Exercise description » Extract every record, exactly as written, and ignore the pictures.

Study material »
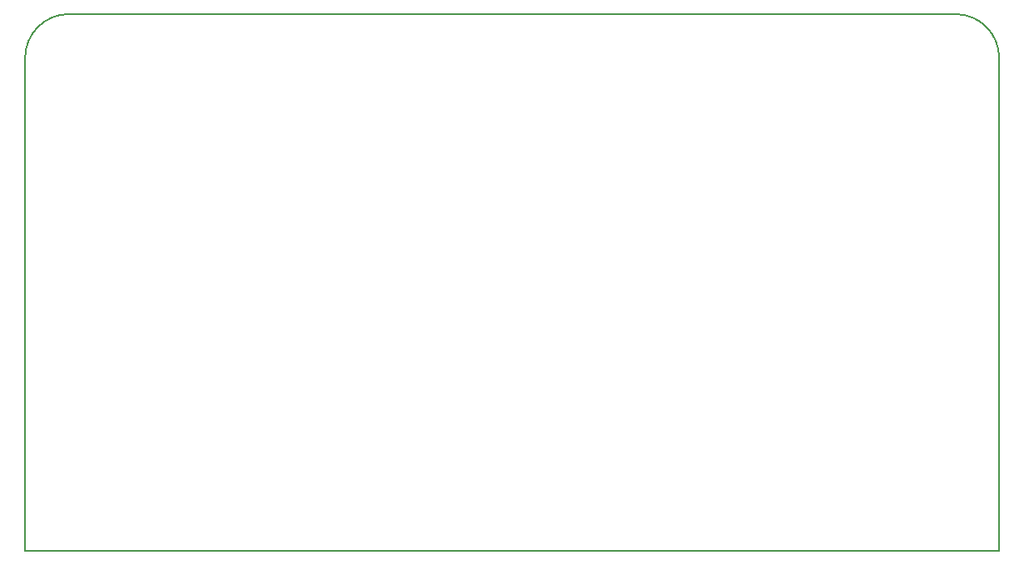
<source format=gm1>
G04 #@! TF.FileFunction,Profile,NP*
%FSLAX46Y46*%
G04 Gerber Fmt 4.6, Leading zero omitted, Abs format (unit mm)*
G04 Created by KiCad (PCBNEW 4.0.7) date 01/25/20 16:01:31*
%MOMM*%
%LPD*%
G01*
G04 APERTURE LIST*
%ADD10C,0.100000*%
%ADD11C,0.150000*%
G04 APERTURE END LIST*
D10*
D11*
X95250000Y-105410000D02*
X95250000Y-98425000D01*
X194310000Y-105410000D02*
X194310000Y-98425000D01*
X95250000Y-105410000D02*
X95250000Y-106680000D01*
X194310000Y-106680000D02*
X194310000Y-105410000D01*
X95250000Y-148590000D02*
X95250000Y-106680000D01*
X194310000Y-106680000D02*
X194310000Y-148590000D01*
X194310000Y-98425000D02*
G75*
G03X189865000Y-93980000I-4445000J0D01*
G01*
X189865000Y-93980000D02*
X99695000Y-93980000D01*
X99695000Y-93980000D02*
G75*
G03X95250000Y-98425000I0J-4445000D01*
G01*
X194310000Y-148590000D02*
X95250000Y-148590000D01*
M02*

</source>
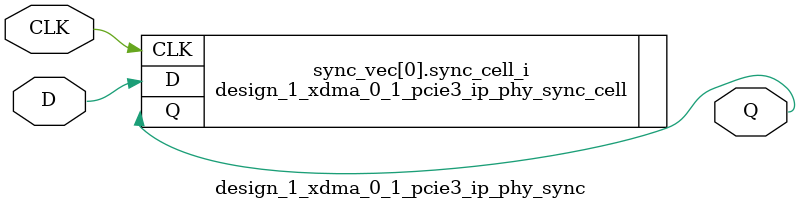
<source format=v>





`timescale 1ps / 1ps



//-------------------------------------------------------------------------------------------------
//  PHY Synchronizer Module
//-------------------------------------------------------------------------------------------------
module design_1_xdma_0_1_pcie3_ip_phy_sync #
(
    parameter integer WIDTH = 1, 
    parameter integer STAGE = 2
)
(
    //-------------------------------------------------------------------------- 
    //  Input Ports
    //-------------------------------------------------------------------------- 
    input                               CLK,
    input       [WIDTH-1:0]             D,
    
    //-------------------------------------------------------------------------- 
    //  Output Ports
    //-------------------------------------------------------------------------- 
    output      [WIDTH-1:0]             Q
);                                                        



//--------------------------------------------------------------------------------------------------
//  Generate Synchronizer - Begin
//--------------------------------------------------------------------------------------------------
genvar i;

generate for (i=0; i<WIDTH; i=i+1) 

    begin : sync_vec

    //----------------------------------------------------------------------
    //  Synchronizer
    //----------------------------------------------------------------------
design_1_xdma_0_1_pcie3_ip_phy_sync_cell #
    (
        .STAGE                            (STAGE)
    )    
    sync_cell_i
    (
        //------------------------------------------------------------------
        //  Input Ports
        //------------------------------------------------------------------
        .CLK                              (CLK),
        .D                                (D[i]),

        //------------------------------------------------------------------
        //  Output Ports
        //------------------------------------------------------------------
        .Q                                (Q[i])
    );
 
    end   
      
endgenerate 
//--------------------------------------------------------------------------------------------------
//  Generate - End
//--------------------------------------------------------------------------------------------------



endmodule





</source>
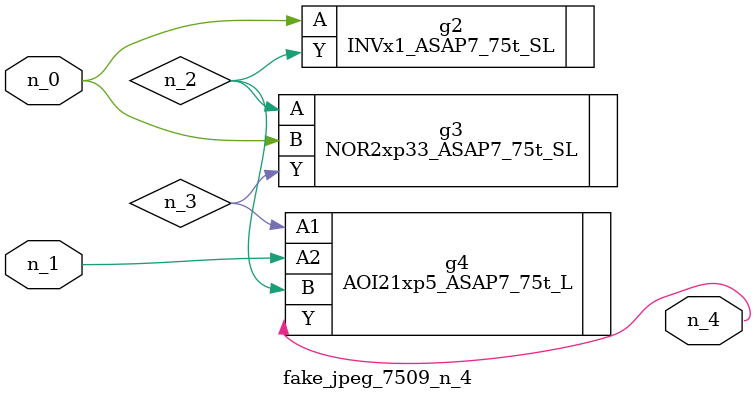
<source format=v>
module fake_jpeg_7509_n_4 (n_0, n_1, n_4);

input n_0;
input n_1;

output n_4;

wire n_2;
wire n_3;

INVx1_ASAP7_75t_SL g2 ( 
.A(n_0),
.Y(n_2)
);

NOR2xp33_ASAP7_75t_SL g3 ( 
.A(n_2),
.B(n_0),
.Y(n_3)
);

AOI21xp5_ASAP7_75t_L g4 ( 
.A1(n_3),
.A2(n_1),
.B(n_2),
.Y(n_4)
);


endmodule
</source>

Completed task »
<source format=gm1>
G04 #@! TF.FileFunction,Profile,NP*
%FSLAX46Y46*%
G04 Gerber Fmt 4.6, Leading zero omitted, Abs format (unit mm)*
G04 Created by KiCad (PCBNEW 4.0.7) date 01/25/20 16:01:31*
%MOMM*%
%LPD*%
G01*
G04 APERTURE LIST*
%ADD10C,0.100000*%
%ADD11C,0.150000*%
G04 APERTURE END LIST*
D10*
D11*
X95250000Y-105410000D02*
X95250000Y-98425000D01*
X194310000Y-105410000D02*
X194310000Y-98425000D01*
X95250000Y-105410000D02*
X95250000Y-106680000D01*
X194310000Y-106680000D02*
X194310000Y-105410000D01*
X95250000Y-148590000D02*
X95250000Y-106680000D01*
X194310000Y-106680000D02*
X194310000Y-148590000D01*
X194310000Y-98425000D02*
G75*
G03X189865000Y-93980000I-4445000J0D01*
G01*
X189865000Y-93980000D02*
X99695000Y-93980000D01*
X99695000Y-93980000D02*
G75*
G03X95250000Y-98425000I0J-4445000D01*
G01*
X194310000Y-148590000D02*
X95250000Y-148590000D01*
M02*

</source>
<source format=v>





`timescale 1ps / 1ps



//-------------------------------------------------------------------------------------------------
//  PHY Synchronizer Module
//-------------------------------------------------------------------------------------------------
module design_1_xdma_0_1_pcie3_ip_phy_sync #
(
    parameter integer WIDTH = 1, 
    parameter integer STAGE = 2
)
(
    //-------------------------------------------------------------------------- 
    //  Input Ports
    //-------------------------------------------------------------------------- 
    input                               CLK,
    input       [WIDTH-1:0]             D,
    
    //-------------------------------------------------------------------------- 
    //  Output Ports
    //-------------------------------------------------------------------------- 
    output      [WIDTH-1:0]             Q
);                                                        



//--------------------------------------------------------------------------------------------------
//  Generate Synchronizer - Begin
//--------------------------------------------------------------------------------------------------
genvar i;

generate for (i=0; i<WIDTH; i=i+1) 

    begin : sync_vec

    //----------------------------------------------------------------------
    //  Synchronizer
    //----------------------------------------------------------------------
design_1_xdma_0_1_pcie3_ip_phy_sync_cell #
    (
        .STAGE                            (STAGE)
    )    
    sync_cell_i
    (
        //------------------------------------------------------------------
        //  Input Ports
        //------------------------------------------------------------------
        .CLK                              (CLK),
        .D                                (D[i]),

        //------------------------------------------------------------------
        //  Output Ports
        //------------------------------------------------------------------
        .Q                                (Q[i])
    );
 
    end   
      
endgenerate 
//--------------------------------------------------------------------------------------------------
//  Generate - End
//--------------------------------------------------------------------------------------------------



endmodule





</source>
<source format=v>
module fake_jpeg_7509_n_4 (n_0, n_1, n_4);

input n_0;
input n_1;

output n_4;

wire n_2;
wire n_3;

INVx1_ASAP7_75t_SL g2 ( 
.A(n_0),
.Y(n_2)
);

NOR2xp33_ASAP7_75t_SL g3 ( 
.A(n_2),
.B(n_0),
.Y(n_3)
);

AOI21xp5_ASAP7_75t_L g4 ( 
.A1(n_3),
.A2(n_1),
.B(n_2),
.Y(n_4)
);


endmodule
</source>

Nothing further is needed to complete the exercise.